» INSTRUCTIONS FOR THE TASK: Can you copy out the passage of the Monsters of Grace review that begins with "Heralded as the" and ends with "this hyped-up event.", switching "special effects" to "visual tricks"?

» EXCERPTED PASSAGE:

----

January 1999 Contents
Philip Glass at BAM (Brooklyn)
UPIC, Voxnova and Nono (Paris)
Dallapiccola: Vol de Nuit (Paris)
Peter Maxwell Davies Opera (Nanterre)
DJ Spooky at the UPIC (Paris)
Book: Japanese 90s Rock



Philip Glass at BAM (Brooklyn
Opera: Monsters of Grace
Brooklyn Academy of Music, New York
December 15, 1998
Music by Philip Glass
Visual Concept by Robert Wilson
Graphic implementation by Kleiser-Walczak Construction Company
review by Guy Livingston

Heralded as the first 3-dimensional computerized opera (so what?) this was a non-event of epic proportions. What’s worse (for me) is that apparently I’m the only one who thought so. Critics all over, who have obviously never seen an MTV video, described the embarrassingly slow and clumsy computer graphics as “technical wizardry” “enthralling” “mesmerizing” and “awesome.” I would happily use those terms to describe, for example, Myst, a now-classic artistically-designed fantasy CD-Rom computer game. Or if you just want special effects, I’d send you to your nearest video-arcade. But the ghastly foggy images that slowly staggered across the gigantic screen at the BAM were really just a distraction from the music, and obscured the fact that Philip Glass has done a really nice job writing riffs for this hyped-up event.

It’s hard to call what Glass does composing, but his treatment of the texts by mystic Sufi writer Mevlana Jalaluddin Rumi was enormously sensitive and surprisingly unpretentious. Early versions of the opera alternated 3-d video with actual live-actor scenes on stage. That might have had some impact. But the gee-whiz character of the high-technology images tonight kept the audience’s mind off the music, to the extent that several people interviewed at random afterwards had no idea that there had been solo singers. The result is that in no sense at all was this an opera. Rather it was the sort of computer graphics that high-school students will probably be making in the year 2005, accompanied by some pretty decent incidental music. Robert Wilson, interviewed by Don Shewey in the New York Times (December 6, 1998), admitted, “I was working with people who didn’t know my work, in a medium I didn’t know.” Neither grace nor monsters: the show let us all down.

Incidentally, for those of you Manhattanites who have never trekked out to BAM, it’s a gorgeous theater, and the programming, as everyone knows, is daring and exciting. Even if you’re just passing through New York, this is still worth the visit. And it’s not as far as you think!

UPIC, Voxnova and Nono (Paris)

----

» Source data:
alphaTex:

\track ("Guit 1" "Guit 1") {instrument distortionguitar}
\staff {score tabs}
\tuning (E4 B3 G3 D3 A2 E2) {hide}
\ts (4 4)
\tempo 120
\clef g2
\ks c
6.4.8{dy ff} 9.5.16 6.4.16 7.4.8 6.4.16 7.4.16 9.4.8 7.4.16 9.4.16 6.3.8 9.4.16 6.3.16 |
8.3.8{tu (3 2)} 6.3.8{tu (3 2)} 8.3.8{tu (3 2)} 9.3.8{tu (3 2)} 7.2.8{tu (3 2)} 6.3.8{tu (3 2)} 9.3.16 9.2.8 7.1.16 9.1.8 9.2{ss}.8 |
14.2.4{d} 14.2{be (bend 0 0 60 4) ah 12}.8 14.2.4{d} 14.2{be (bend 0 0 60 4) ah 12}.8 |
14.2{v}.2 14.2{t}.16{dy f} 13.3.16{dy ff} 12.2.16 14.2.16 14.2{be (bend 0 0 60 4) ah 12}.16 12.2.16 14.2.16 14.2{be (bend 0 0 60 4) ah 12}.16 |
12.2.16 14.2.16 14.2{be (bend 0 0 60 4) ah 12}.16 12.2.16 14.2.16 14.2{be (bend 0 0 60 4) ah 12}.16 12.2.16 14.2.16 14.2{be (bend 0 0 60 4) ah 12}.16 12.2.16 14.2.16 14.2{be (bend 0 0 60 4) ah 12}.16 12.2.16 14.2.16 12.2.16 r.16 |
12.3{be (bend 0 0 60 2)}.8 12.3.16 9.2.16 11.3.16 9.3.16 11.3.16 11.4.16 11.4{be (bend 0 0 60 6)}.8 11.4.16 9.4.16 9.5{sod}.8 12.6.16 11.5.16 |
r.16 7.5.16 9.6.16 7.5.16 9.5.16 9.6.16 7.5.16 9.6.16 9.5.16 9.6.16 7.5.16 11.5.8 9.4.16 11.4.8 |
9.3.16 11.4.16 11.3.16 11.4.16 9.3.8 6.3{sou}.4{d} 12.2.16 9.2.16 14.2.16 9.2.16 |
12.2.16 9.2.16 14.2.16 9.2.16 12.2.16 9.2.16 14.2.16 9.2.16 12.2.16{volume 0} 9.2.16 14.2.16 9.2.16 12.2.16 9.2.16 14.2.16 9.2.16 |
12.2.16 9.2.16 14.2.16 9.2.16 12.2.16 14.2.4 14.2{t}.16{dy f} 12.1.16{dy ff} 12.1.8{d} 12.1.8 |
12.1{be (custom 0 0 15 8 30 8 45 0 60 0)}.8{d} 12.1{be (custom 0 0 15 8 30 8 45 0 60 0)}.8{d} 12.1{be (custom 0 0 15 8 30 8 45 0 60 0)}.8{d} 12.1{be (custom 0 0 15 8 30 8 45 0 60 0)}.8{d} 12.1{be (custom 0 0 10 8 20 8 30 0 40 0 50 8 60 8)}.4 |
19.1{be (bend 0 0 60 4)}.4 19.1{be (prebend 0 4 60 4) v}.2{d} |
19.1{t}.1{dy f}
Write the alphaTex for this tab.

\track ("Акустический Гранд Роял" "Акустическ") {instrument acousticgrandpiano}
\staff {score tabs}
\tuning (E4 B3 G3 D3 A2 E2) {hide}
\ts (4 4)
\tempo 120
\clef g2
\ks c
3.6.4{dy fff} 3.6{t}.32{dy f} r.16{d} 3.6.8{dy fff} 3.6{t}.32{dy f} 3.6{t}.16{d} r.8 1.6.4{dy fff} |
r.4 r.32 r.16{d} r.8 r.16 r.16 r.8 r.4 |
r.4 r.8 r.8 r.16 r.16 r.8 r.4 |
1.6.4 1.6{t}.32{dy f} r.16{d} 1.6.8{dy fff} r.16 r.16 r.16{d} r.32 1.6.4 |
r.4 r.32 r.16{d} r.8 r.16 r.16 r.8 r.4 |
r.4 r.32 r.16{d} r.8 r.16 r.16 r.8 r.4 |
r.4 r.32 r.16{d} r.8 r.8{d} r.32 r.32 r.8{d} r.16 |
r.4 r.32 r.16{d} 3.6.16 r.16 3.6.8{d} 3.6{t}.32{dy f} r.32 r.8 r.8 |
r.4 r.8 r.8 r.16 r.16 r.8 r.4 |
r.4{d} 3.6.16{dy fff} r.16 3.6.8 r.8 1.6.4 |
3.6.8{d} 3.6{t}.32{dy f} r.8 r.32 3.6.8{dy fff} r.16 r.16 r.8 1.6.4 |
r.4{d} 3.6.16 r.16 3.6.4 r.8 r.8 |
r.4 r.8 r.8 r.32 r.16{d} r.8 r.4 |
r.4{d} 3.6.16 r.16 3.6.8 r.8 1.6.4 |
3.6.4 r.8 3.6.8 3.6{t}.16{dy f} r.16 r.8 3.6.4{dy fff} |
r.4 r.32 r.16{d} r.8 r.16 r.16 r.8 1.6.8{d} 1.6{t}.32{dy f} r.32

----

» CORRECT OUTPUT:
Heralded as the first 3-dimensional computerized opera (so what?) this was a non-event of epic proportions. What’s worse (for me) is that apparently I’m the only one who thought so. Critics all over, who have obviously never seen an MTV video, described the embarrassingly slow and clumsy computer graphics as “technical wizardry” “enthralling” “mesmerizing” and “awesome.” I would happily use those terms to describe, for example, Myst, a now-classic artistically-designed fantasy CD-Rom computer game. Or if you just want visual tricks, I’d send you to your nearest video-arcade. But the ghastly foggy images that slowly staggered across the gigantic screen at the BAM were really just a distraction from the music, and obscured the fact that Philip Glass has done a really nice job writing riffs for this hyped-up event.